Can I Combine my milk from this mornings milking with this evenings..after i have cooled it down..all these jars in the refrigerator is driving me nuts..lol


----------



## Two Tracks (Jul 13, 2013)

Hello, I milk sheep and it has a good storage life in fridge. For example: My ewes don't provide the volume of milk that cows and goats do, I was making cheese weekly but storing about a quart per day (most my ewes were dried and had only 3 to work with towards the end) I would need 6 qts to do a batch so it would take 6 days to gather enough, well one time I found a "lost" quart freezer bag of milk that fell behind crisper, it had a date that put it 9 days old, I called a co-op and the lady told me she didn't know but to smell and taste it, I did and it seemed fine so I went ahead and made some cheese that turned out good so my guess is that your milk is fine in fridge storage but first smell and taste it to be sure. 

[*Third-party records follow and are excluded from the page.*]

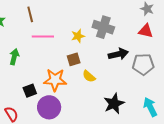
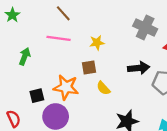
brown line: (30, 14) -> (63, 13), moved, turned -35
gray cross: (103, 27) -> (145, 27), moved

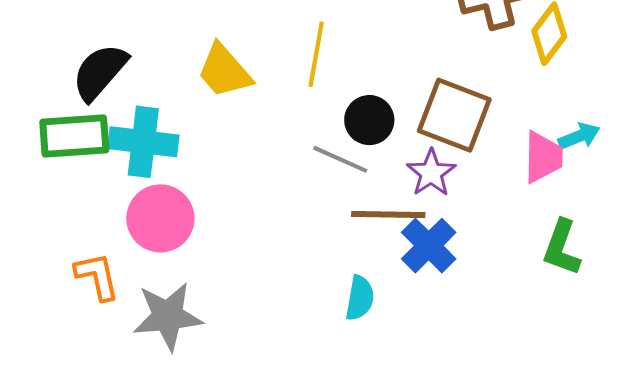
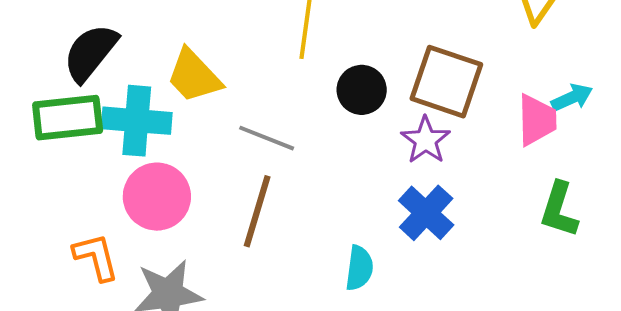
yellow trapezoid: (224, 71) -> (194, 76), moved
gray line: (340, 159) -> (267, 138), moved
brown line: (388, 215) -> (257, 211), moved, turned -72

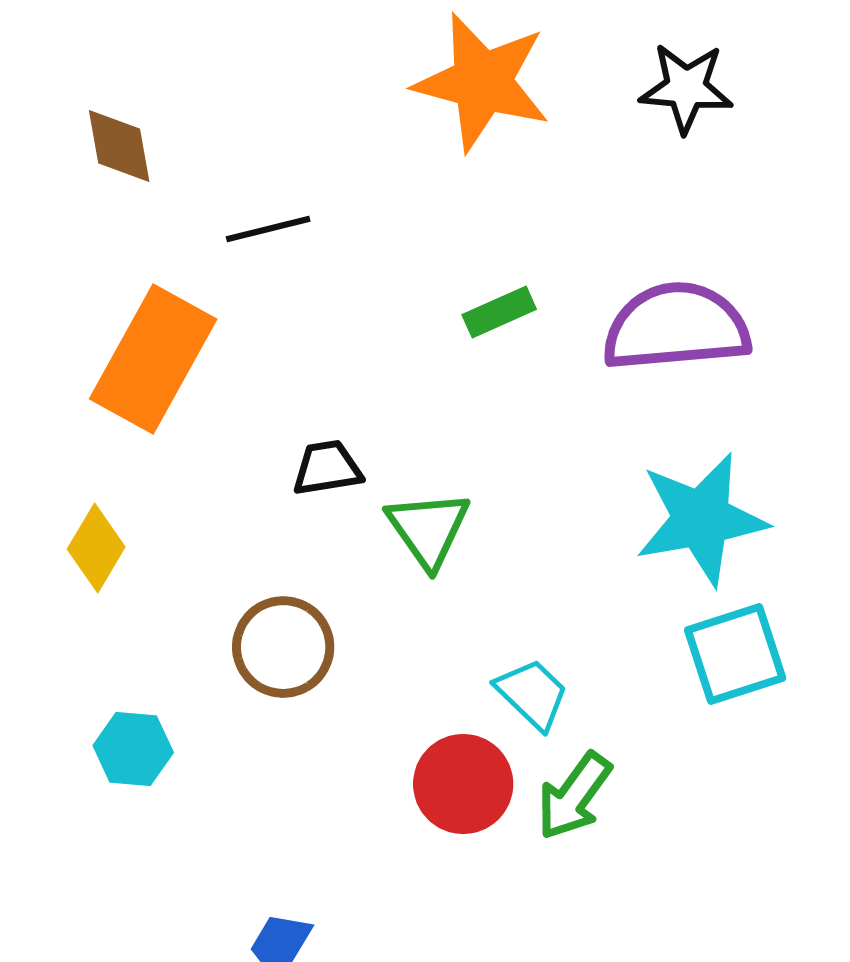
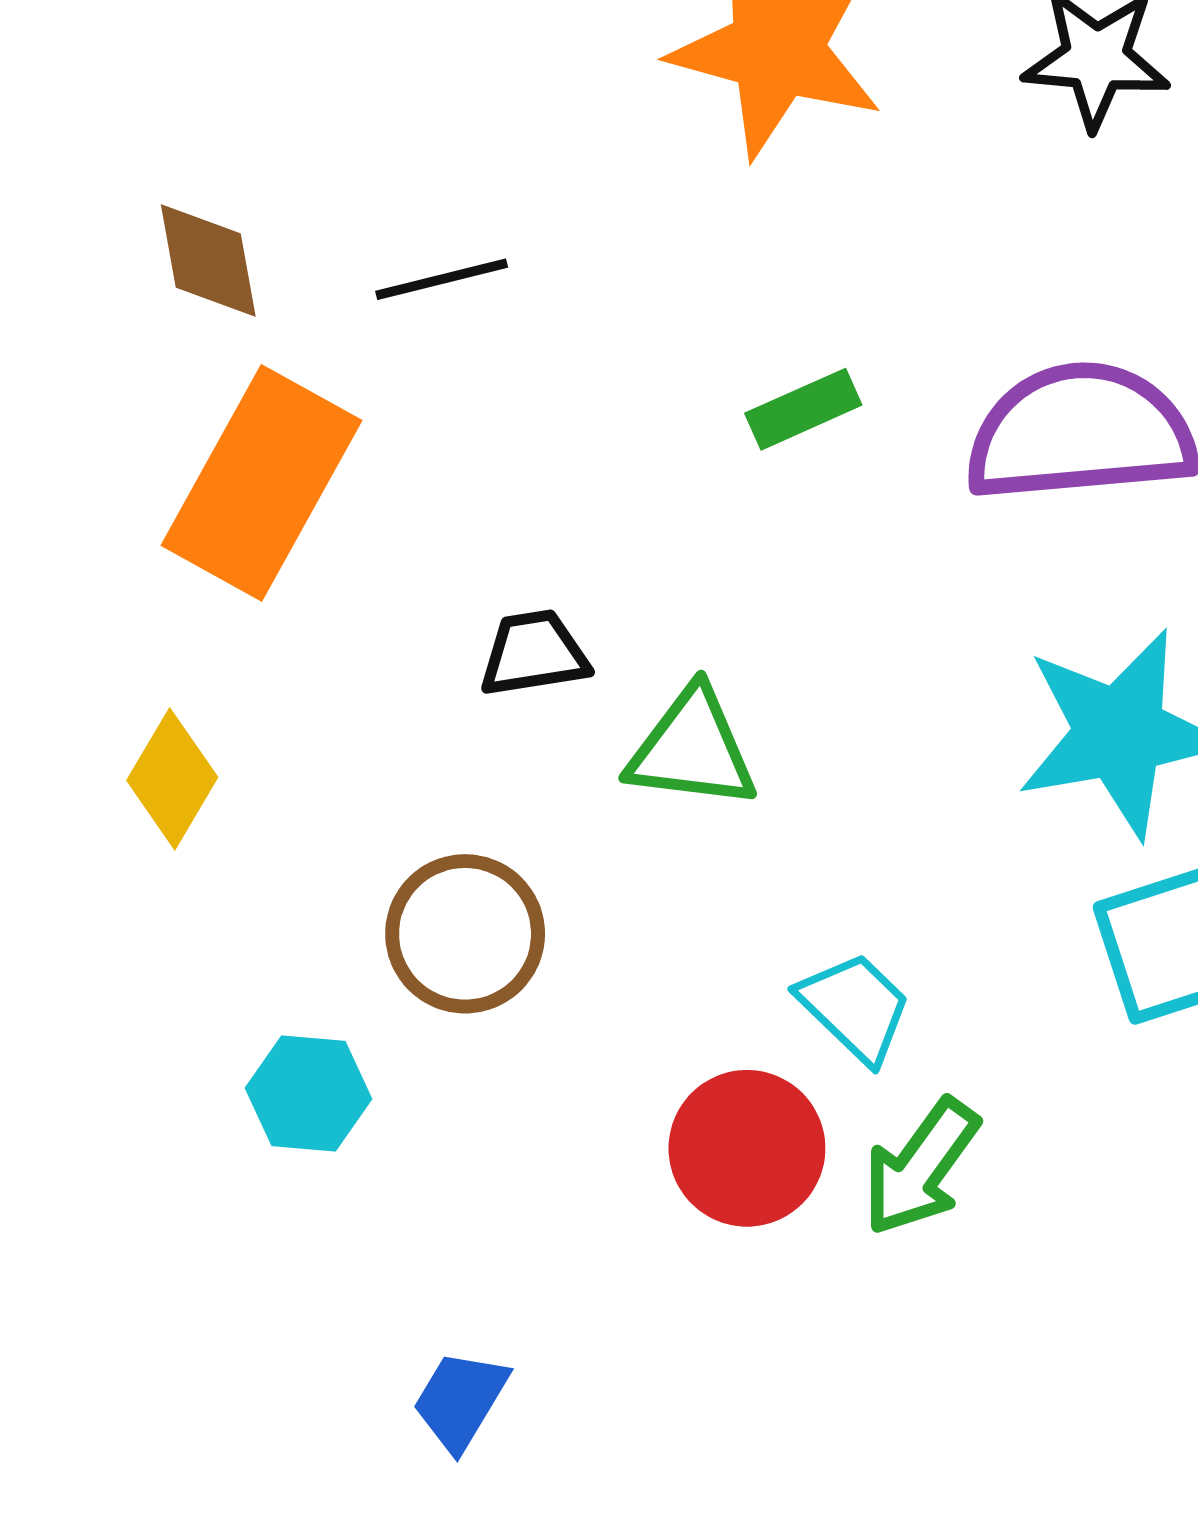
brown diamond: (119, 146) -> (208, 260), moved
green triangle: (428, 529) -> (692, 749), turned -48
cyan hexagon: (133, 749) -> (308, 1094), moved

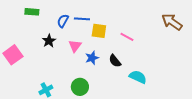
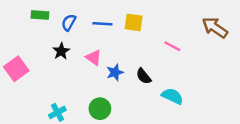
blue semicircle: (63, 21) -> (69, 22), moved
yellow square: (99, 31) -> (134, 22), moved
pink line: (127, 37) -> (172, 46), moved
pink triangle: (75, 46) -> (94, 57), turned -32

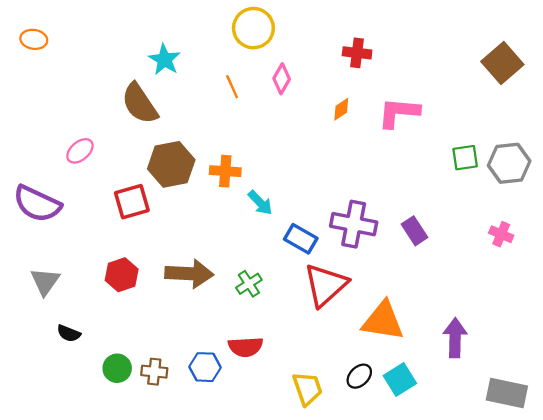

This might sound funny ~I do the "coffee test" make some coffee or heat up todays left over coffee and pour your milk in it, if it breaks up in pieces it's no good, if it blends in nicely it's good. Just something I've discovered. ~Chris


----------



## Lannie (Jan 11, 2004)

Aintlifegrand said:


> Can I Combine my milk from this mornings milking with this evenings..after i have cooled it down..all these jars in the refrigerator is driving me nuts..lol


Yes, you can combine your milk. I do it all the time, and it's perfectly fine. :thumb:

~Lannie


----------



## Aintlifegrand (Jun 3, 2005)

Thanks..i made mozzerella and ricotta tonight so that helped fix the crowded refrigerator..lol...but now i know because tommorrow is after all another day.


----------